Question

A refrigerator works between $4^{\circ}C$ and $30^{\circ}C$. It is required to remove $600\, calories$ of heat every second in order to keep the temperature of the refrigerated space constant. The power required is : $(Take\, 1 \,cal\, =\, 4.2 \,Joules)$

• A. 23.65 W
• B. 236.5 W
• C. 2365 W
• D. 2.365 W

Answer 1

The Correct Option is B

To solve this problem, we need to determine the power required for the refrigerator to remove 600 calories of heat per second.
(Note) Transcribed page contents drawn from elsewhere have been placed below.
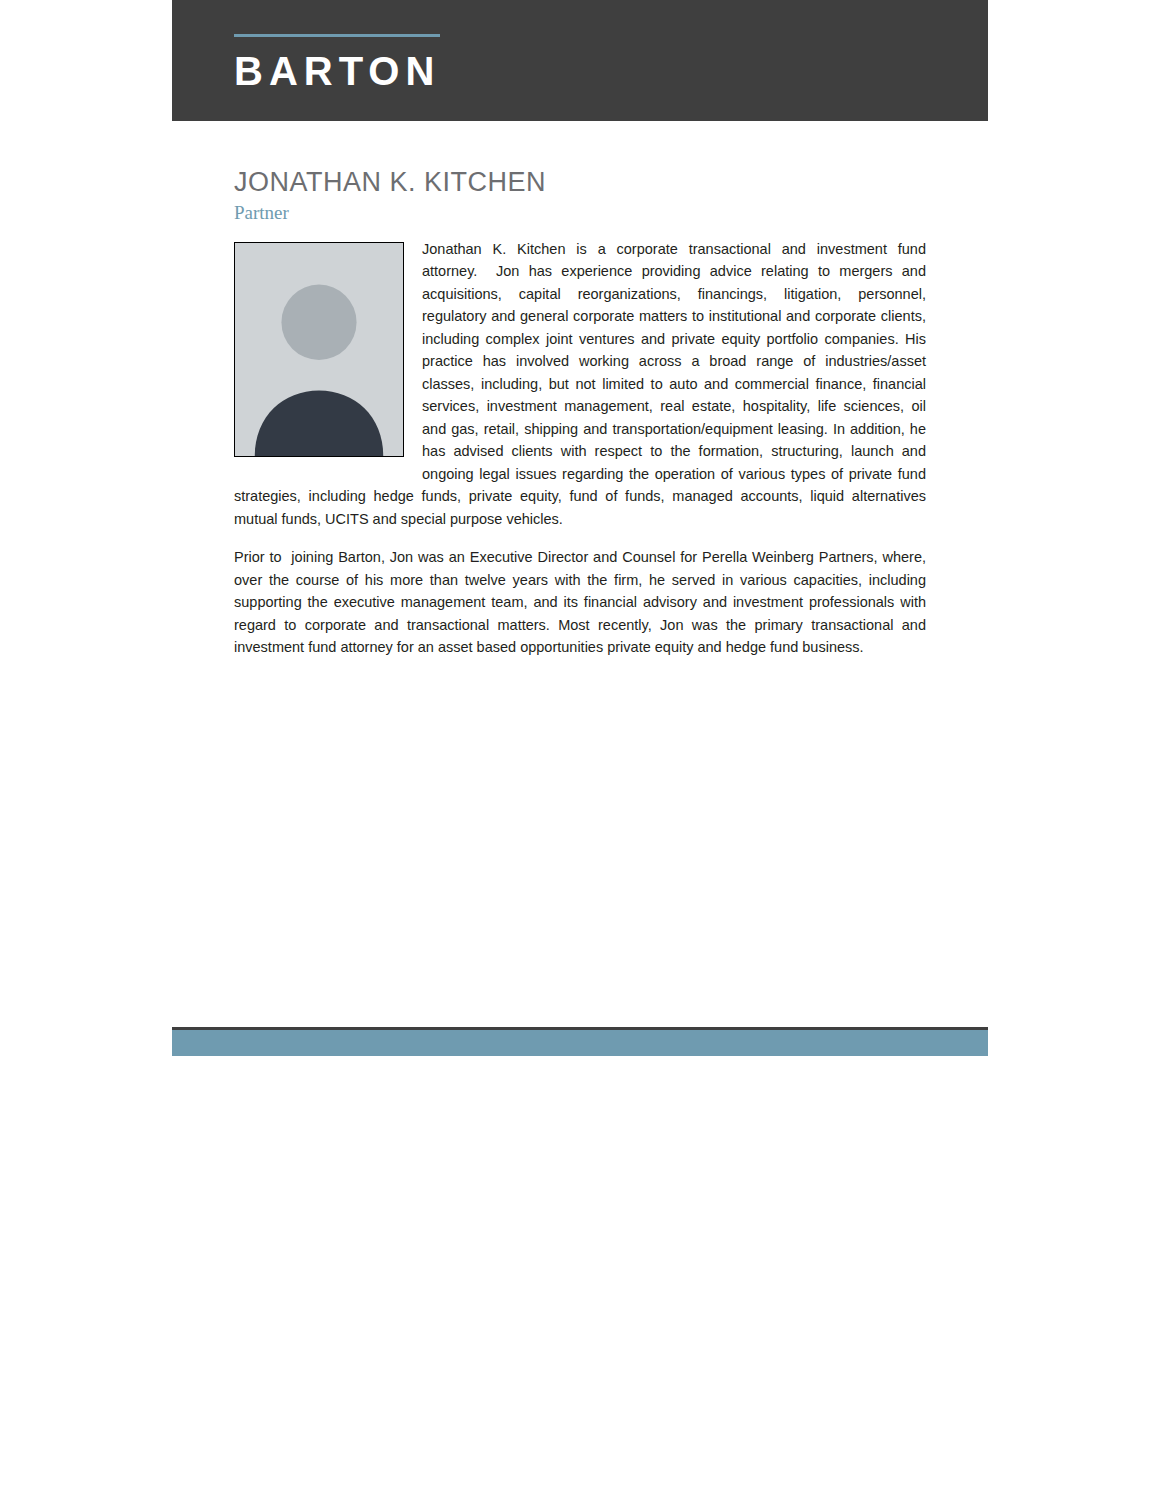BARTON
JONATHAN K. KITCHEN
Partner
Jonathan K. Kitchen is a corporate transactional and investment fund attorney. Jon has experience providing advice relating to mergers and acquisitions, capital reorganizations, financings, litigation, personnel, regulatory and general corporate matters to institutional and corporate clients, including complex joint ventures and private equity portfolio companies. His practice has involved working across a broad range of industries/asset classes, including, but not limited to auto and commercial finance, financial services, investment management, real estate, hospitality, life sciences, oil and gas, retail, shipping and transportation/equipment leasing. In addition, he has advised clients with respect to the formation, structuring, launch and ongoing legal issues regarding the operation of various types of private fund strategies, including hedge funds, private equity, fund of funds, managed accounts, liquid alternatives mutual funds, UCITS and special purpose vehicles.
Prior to joining Barton, Jon was an Executive Director and Counsel for Perella Weinberg Partners, where, over the course of his more than twelve years with the firm, he served in various capacities, including supporting the executive management team, and its financial advisory and investment professionals with regard to corporate and transactional matters. Most recently, Jon was the primary transactional and investment fund attorney for an asset based opportunities private equity and hedge fund business.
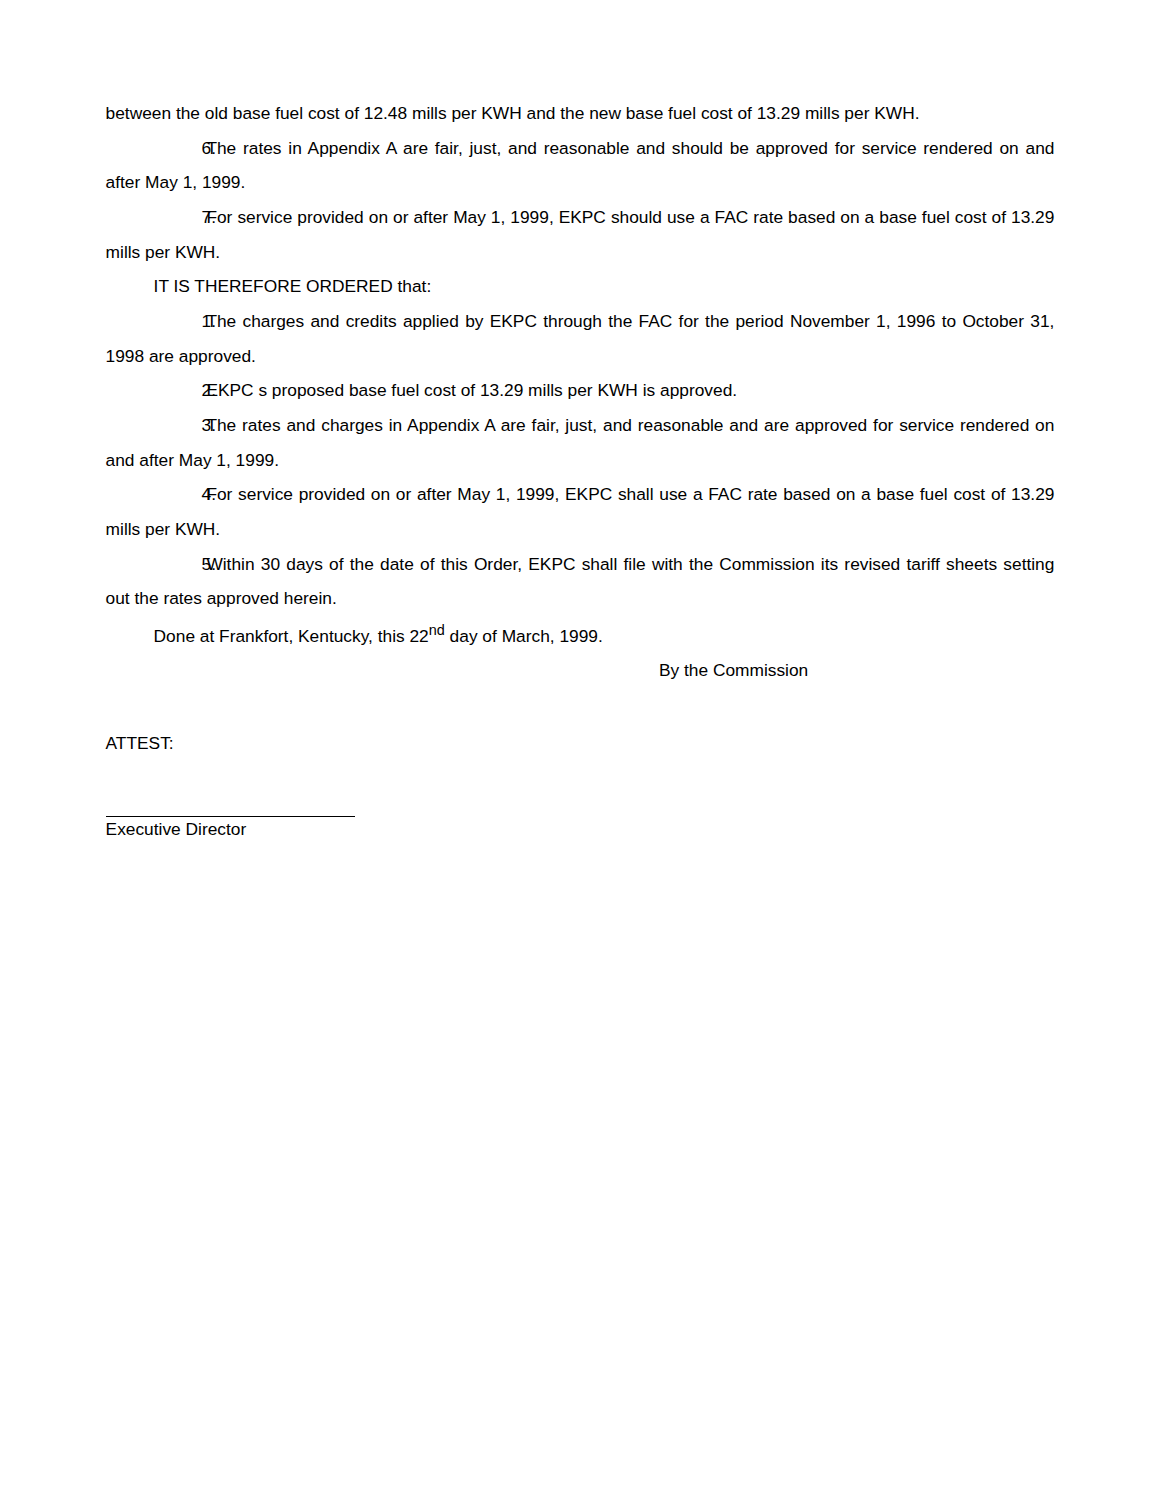between the old base fuel cost of 12.48 mills per KWH and the new base fuel cost of 13.29 mills per KWH.
6. The rates in Appendix A are fair, just, and reasonable and should be approved for service rendered on and after May 1, 1999.
7. For service provided on or after May 1, 1999, EKPC should use a FAC rate based on a base fuel cost of 13.29 mills per KWH.
IT IS THEREFORE ORDERED that:
1. The charges and credits applied by EKPC through the FAC for the period November 1, 1996 to October 31, 1998 are approved.
2. EKPC s proposed base fuel cost of 13.29 mills per KWH is approved.
3. The rates and charges in Appendix A are fair, just, and reasonable and are approved for service rendered on and after May 1, 1999.
4. For service provided on or after May 1, 1999, EKPC shall use a FAC rate based on a base fuel cost of 13.29 mills per KWH.
5. Within 30 days of the date of this Order, EKPC shall file with the Commission its revised tariff sheets setting out the rates approved herein.
Done at Frankfort, Kentucky, this 22nd day of March, 1999.
By the Commission
ATTEST:
Executive Director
We'll use the concept of the coefficient of performance (COP) for a refrigerator and basic energy conversion.

Step 1: Understand and Define COP for a Refrigerator

The coefficient of performance (COP) of a refrigerator is given by:

\text{COP} = \frac{Q_L}{W}

Where:

• Q_L is the heat removed from the cold reservoir (in Joules).
• W is the work done (in Joules).

The COP can also be expressed in terms of the temperatures of the hot (T_H) and cold (T_L) reservoirs (in Kelvin):

\text{COP} = \frac{T_L}{T_H - T_L}

Step 2: Convert Temperatures to Kelvin

The refrigerator operates between 4^{\circ}C and 30^{\circ}C. Convert these to Kelvin:

• T_L = 4 + 273 = 277\, \text{K}
• T_H = 30 + 273 = 303\, \text{K}

Step 3: Calculate COP

Using the formula for COP:

\text{COP} = \frac{277}{303 - 277} = \frac{277}{26}

\text{COP} \approx 10.65

Step 4: Convert Heat Removed to Joules

The refrigerator removes 600 calories of heat every second. Convert this to Joules:

600 \, \text{cal} \times 4.2 \, \text{J/cal} = 2520 \, \text{J}

Step 5: Calculate Work Done

Using the COP formula W = \frac{Q_L}{\text{COP}}:

W = \frac{2520 \, \text{J}}{10.65} \approx 236.51 \, \text{W}

Conclusion:

The power required for the refrigerator is approximately 236.5 W. Therefore, the correct answer is:

236.5 \, \text{W}